Examining the Impact of Search Engine Ranking and Personalization on Consumer Behavior: Combining Bayesian Modeling with Randomized Field Experiments

In this paper, we examine how different ranking and personalization mechanisms on product search engines influence consumer online search and purchase behavior.  To investigate these effects, we combine archival data analysis with randomized field experiments.  Our archival data analysis is based on a unique dataset containing approximately 1 million online sessions from Travelocity over a 3-month period.  Using a hierarchical Bayesian model, we first jointly estimate the relationship among consumer click and purchase behavior, and search engine ranking decisions.  To evaluate the causal effect of search engine interface on user behavior, we conduct randomized field experiments.  The field experiments are based on a real-world hotel search engine application designed and built by us.  By manipulating the default ranking method of search results, and by enabling or disabling a variety of personalization features on the hotel search engine website, we are able to empirically identify the causal impact of search engines on consumers’ online click and purchase behavior.
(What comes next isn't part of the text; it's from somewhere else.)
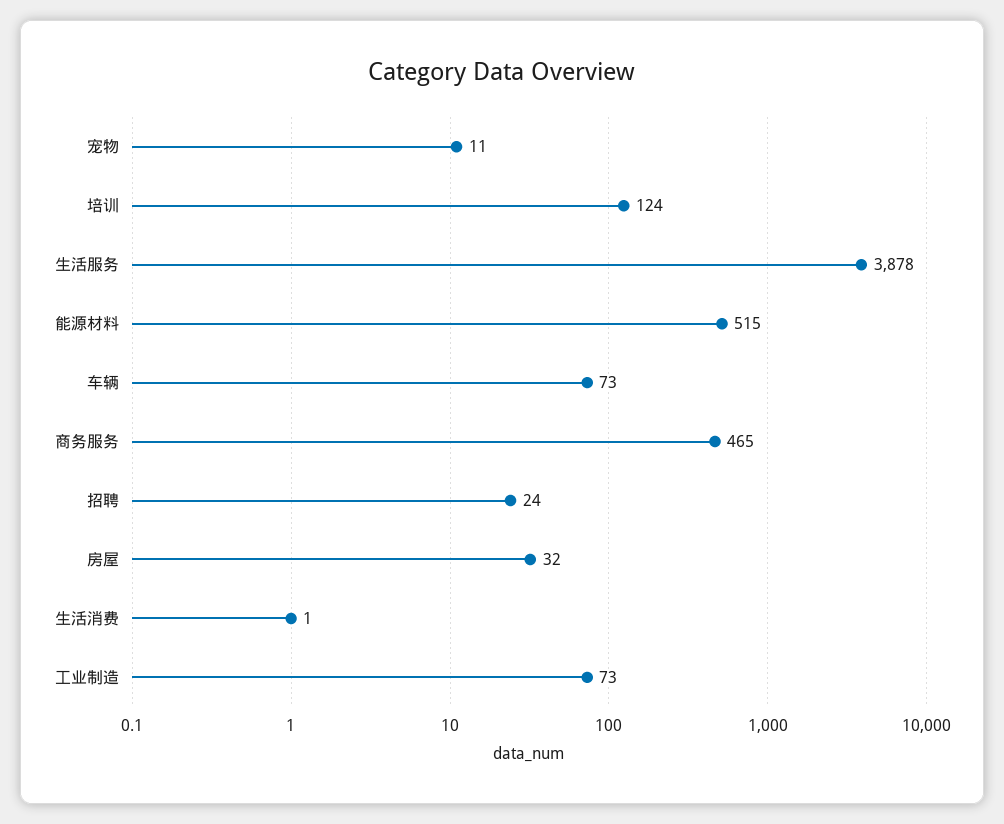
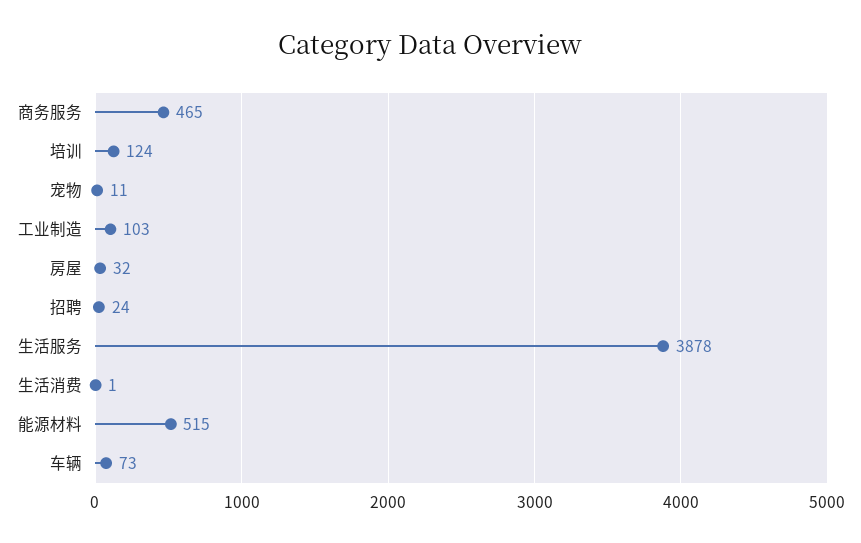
工业制造: 73 -> 103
The archival data analysis and the randomized experiments are consistent in demonstrating that ranking has a significant effect on consumer click and purchase behavior.  We find that hotels with a higher reputation for providing superior services are more adversely affected by an inferior screen position.  In addition, a consumer utility-based ranking mechanism yields the highest click and purchase propensities in comparison to existing benchmark systems such as ranking based on price or customer ratings.  Our randomized experiments on the impact of active vs. passive personalization mechanisms on user behavior indicate that although active personalization (wherein users can interact with the recommendation algorithm) can lead to a higher click-through rate compared to passive personalization, it leads to a lower conversion rate when consumers have a planned purchase beforehand.  This finding suggests that active personalization strategies should not be adopted ubiquitously by product search engines.  On a broader note, our inter-disciplinary approach provides a methodological framework for how econometric modeling, randomized field experiments, and IT-based artifacts can be integrated in the same study towards deriving causal relationships between variables of interest.